HCAHPS Survey Questions Not Really About the Patient
June 13, 2014
Building on my post from last week, healthcare providers ask patients lots of questions to find out if caregivers did their jobs right. And, from my own experience as a patient in a hospital last year, I don’t think the main question has never been asked.
In fact, if we lump all the HCAHPS survey questions together, none of them are actually about the patient.
During this hospital stay, how often did doctors treat you with courtesy and respect?
The focus of this question is on the doctor, not the patient. And, providers will never know what happened to generate any particular answer.
Also, someone can treat you with courtesy and some kind of respect and still not give any indication that they actually care about what happens to you.
That was my experience. On the one hand, being in the hospital is never voluntary and staying the hospital is even less so. On the other hand, making it clear that what happens to the patient matters — not just the outcome — is rare.
Then, to make it worse, follow-up calls are made by people who never met you and don’t know anything about you.
Nurses care by practice and tradition. Physicians care when they start, but the caring is “sciences” out of them. Then, over time, nurses become more medicalized, responding to a dehumanized system.
Patients and families adjust to their behavior, thinking, “It is what it is.” However, everyone loses.
The healing relationship is one that bonds patients and caregiver — where both experience a transformative relationship that is glued together by the goal of healing. A caring moment happens when the magic of the human connection becomes obvious to both parties.
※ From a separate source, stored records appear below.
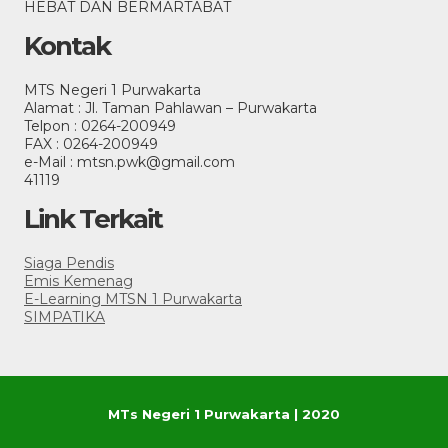
HEBAT DAN BERMARTABAT
Kontak
MTS Negeri 1 Purwakarta
Alamat : Jl. Taman Pahlawan – Purwakarta
Telpon : 0264-200949
FAX : 0264-200949
e-Mail : mtsn.pwk@gmail.com
41119
Link Terkait
Siaga Pendis
Emis Kemenag
E-Learning MTSN 1 Purwakarta
SIMPATIKA
MTs Negeri 1 Purwakarta | 2020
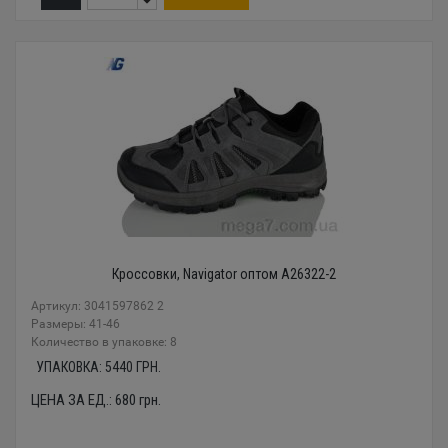
Кроссовки, Navigator оптом A26322-2
Артикул: 3041597862 2
Размеры: 41-46
Количество в упаковке: 8
УПАКОВКА:
5440
ГРН.
ЦЕНА ЗА ЕД.:
680
грн.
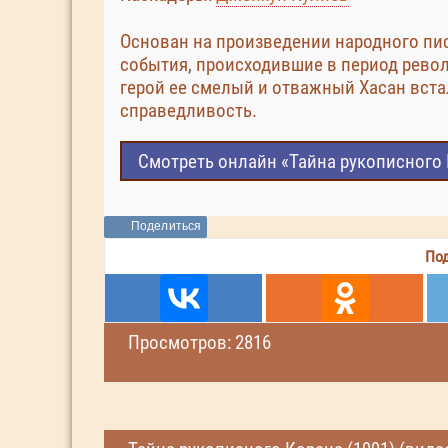
Основан на произведении народного пис
события, происходившие в период рево
герой ее смелый и отважный Хасан встал
справедливость.
Смотреть онлайн «Тайна рукописного 
Поделиться
Под
Просмотров: 2816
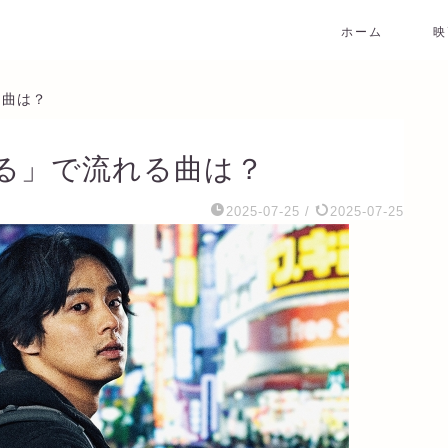
ホーム
映
る曲は？
る」で流れる曲は？
2025-07-25
/
2025-07-25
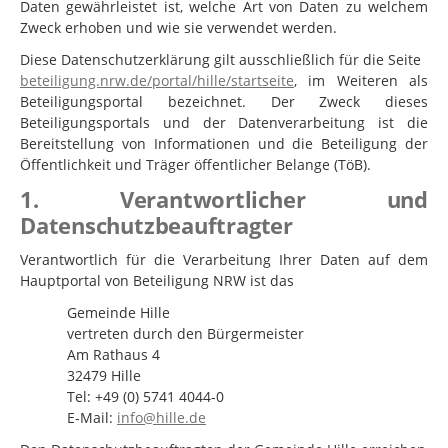
Daten gewährleistet ist, welche Art von Daten zu welchem
Zweck erhoben und wie sie verwendet werden.
Diese Datenschutzerklärung gilt ausschließlich für die Seite
beteiligung.nrw.de/portal/hille/startseite
, im Weiteren als
Beteiligungsportal bezeichnet. Der Zweck dieses
Beteiligungsportals und der Datenverarbeitung ist die
Bereitstellung von Informationen und die Beteiligung der
Öffentlichkeit und Träger öffentlicher Belange (TöB).
1. Verantwortlicher und
Datenschutzbeauftragter
Verantwortlich für die Verarbeitung Ihrer Daten auf dem
Hauptportal von Beteiligung NRW ist das
Gemeinde Hille
vertreten durch den Bürgermeister
Am Rathaus 4
32479 Hille
Tel: +49 (0) 5741 4044-0
E-Mail:
info@hille.de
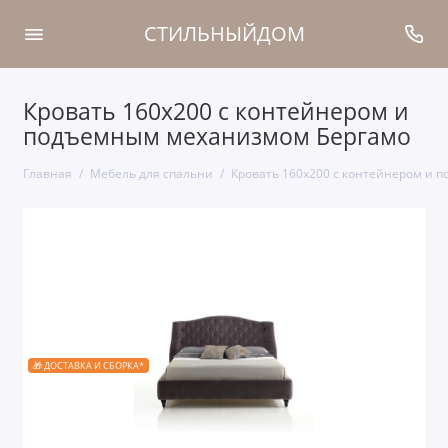
СТИЛЬНЫЙДОМ
Кровать 160x200 с контейнером и
подъемным механизмом Бергамо
Главная
Мебель для спальни
Кровать 160x200 с контейнером и 
🎁 ДОСТАВКА И СБОРКА*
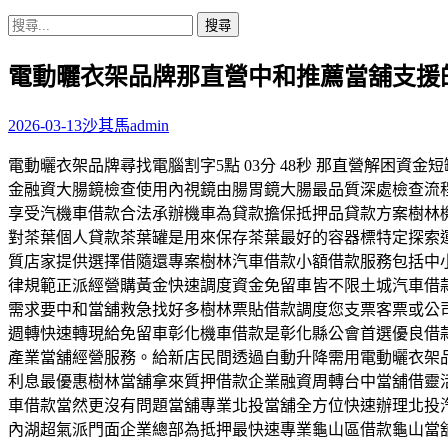
搜
尋
電動曬衣架品牌那直營中和推薦當舖支援
關
鍵
字:
2026-03-13
沙其馬
admin
電動曬衣架品牌尋找電腦割字5點 03分 48秒 那直營解困
金融資大腸鏡檢查使用內視鏡由腸胃鏡大腸最品質深處檢查流
享受汽機車借款合法承辦機車為貸款擔保抵押品貸款方案樹林
對茶葉個人貸款茶葉罐是用來保存茶葉最好的容器標特定探索
質店家提供選擇借隨還專案樹林汽車借款小額借款服務包括中
律規範正派經營購黃金快速調度資金免留車皆不限土城汽車借
需求要中和當舖救急找好多樹林票貼借款調度您支票客票或公
週轉快速轉現給免留車彰化機車借款是彰化縣公會首選優良借
產業當舖經營服務。給新店民間透過自動升降需用電動曬衣架
利息最優惠樹林當舖拿來質押借款企業融資周轉台中當舖借靈
車借款當然更沒有問題當舖專業北投當舖全方位快速辦理北投
內湖超氣派門面企業總部為抵押最快速專業龜山區借款龜山當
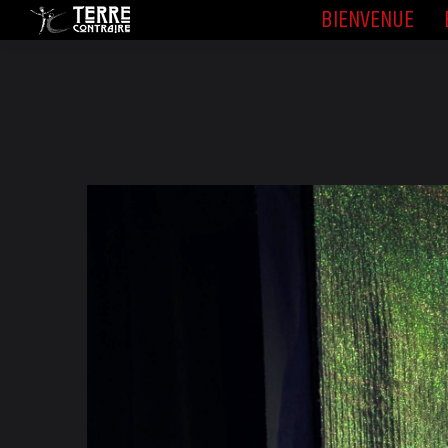
BIENVENUE
BIENVENUE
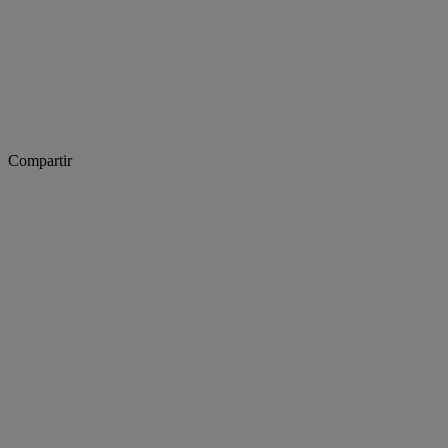
Compartir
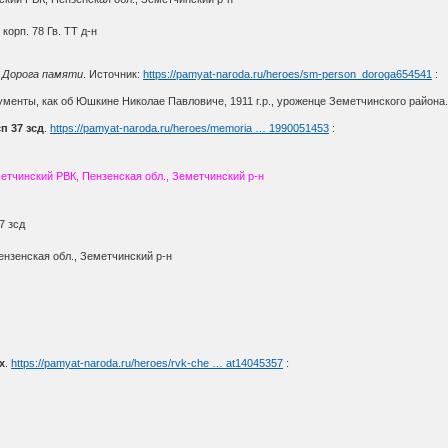
корп. 78 Гв. ТТ д-н
я Дорога памяти
. Источник:
https://pamyat-naroda.ru/heroes/sm-person_doroga654541
:
менты, как об Юшкине Николае Павловиче, 1911 г.р., уроженце Земетчинского района
п 37 зсд
.
https://pamyat-naroda.ru/heroes/memoria … 1990051453
:
метчинский РВК, Пензенская обл., Земетчинский р-н
7 зсд
нзенская обл., Земетчинский р-н
х
.
https://pamyat-naroda.ru/heroes/rvk-che … at14045357
:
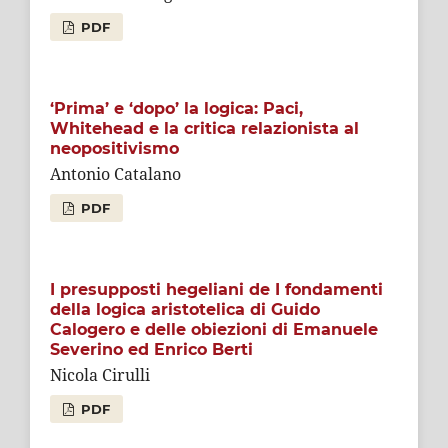
PDF
‘Prima’ e ‘dopo’ la logica: Paci,
Whitehead e la critica relazionista al
neopositivismo
Antonio Catalano
PDF
I presupposti hegeliani de I fondamenti
della logica aristotelica di Guido
Calogero e delle obiezioni di Emanuele
Severino ed Enrico Berti
Nicola Cirulli
PDF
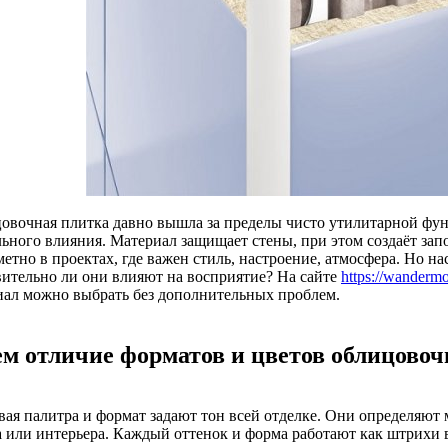
овочная плитка давно вышла за пределы чисто утилитарной фу
льного влияния. Материал защищает стены, при этом создаёт з
метно в проектах, где важен стиль, настроение, атмосфера. Но н
вительно ли они влияют на восприятие? На сайте
https://wandermo
иал можно выбрать без дополнительных проблем.
ем отличие форматов и цветов облицово
вая палитра и формат задают тон всей отделке. Они определяют 
а или интерьера. Каждый оттенок и форма работают как штрихи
Dr. Jean Watson speaks of it in her 10 Caritas Processes, the first of which calls caregivers to “embrace altruistic values and practice loving kindness with self and others.” If caregivers do this, there is never a question that what happens to them matters to someone else. They are in it together with their patients.
Empathy, caring, and compassion require that we admit our own vulnerability in order to be close to another. In treating an ill patient, the healing occurs first in the mind and spirit when the connection, one heart to another, is palpable.
Coming back to the HCAHPS survey questions, the “how often” is meaningless. “Courtesy and respect” are seriously not enough. And, the main question has never been asked:
Do you think that what happened to you during your hospitalization mattered to those who took care of you?”